TASK DETAILS —
Return the data exactly, without pictures.

INFORMATION SUPPLIED —
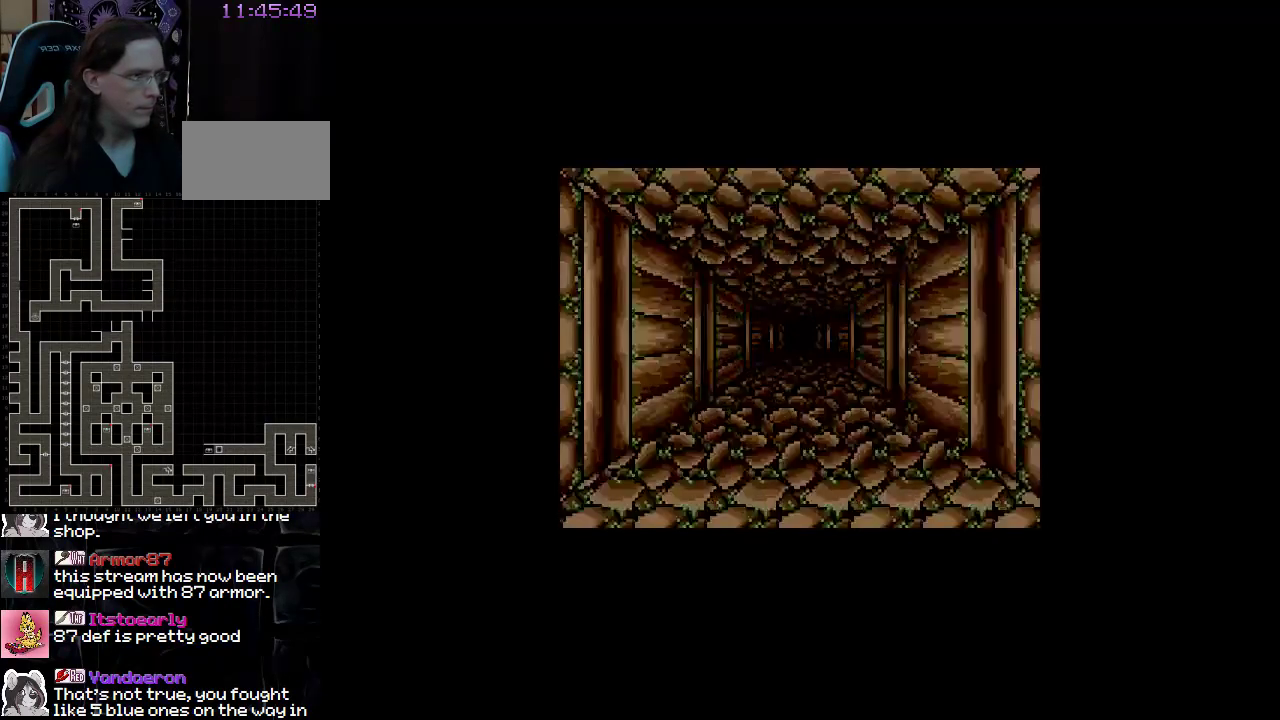
{"buttons": [], "events": [[117, "DPAD_UP", "up"]]}
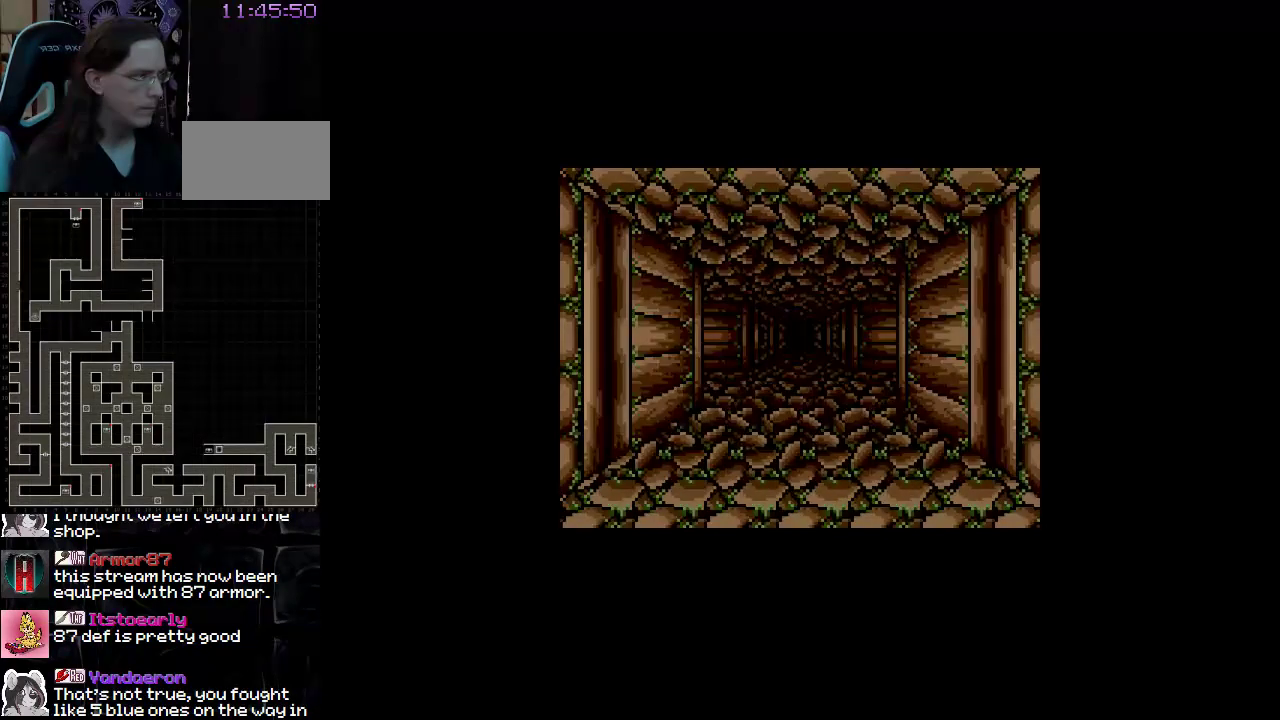
{"buttons": ["DPAD_UP"], "events": [[400, "DPAD_UP", "down"]]}
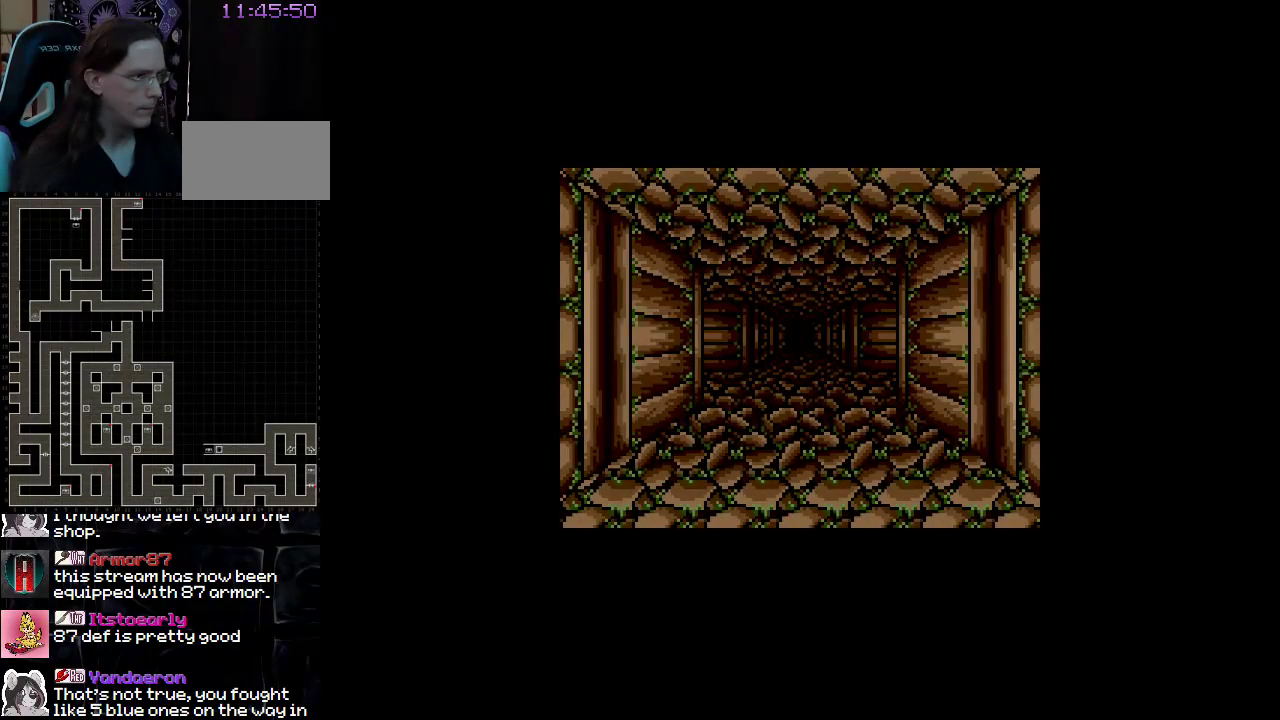
{"buttons": [], "events": [[67, "DPAD_UP", "up"]]}
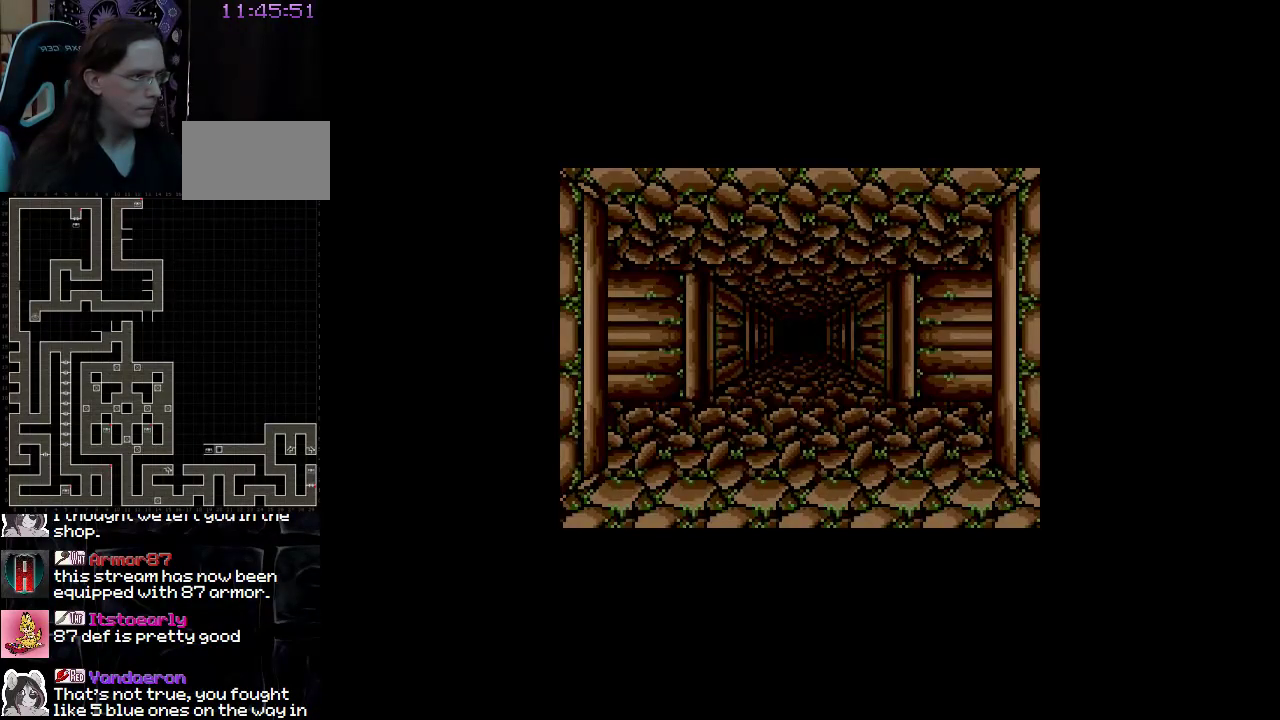
{"buttons": [], "events": [[283, "DPAD_UP", "down"], [400, "DPAD_UP", "up"]]}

RESULT OF THIS TASK —
{"buttons": [], "events": [[117, "DPAD_UP", "up"]]}
{"buttons": ["DPAD_UP"], "events": [[400, "DPAD_UP", "down"]]}
{"buttons": [], "events": [[67, "DPAD_UP", "up"]]}
{"buttons": [], "events": [[283, "DPAD_UP", "down"], [400, "DPAD_UP", "up"]]}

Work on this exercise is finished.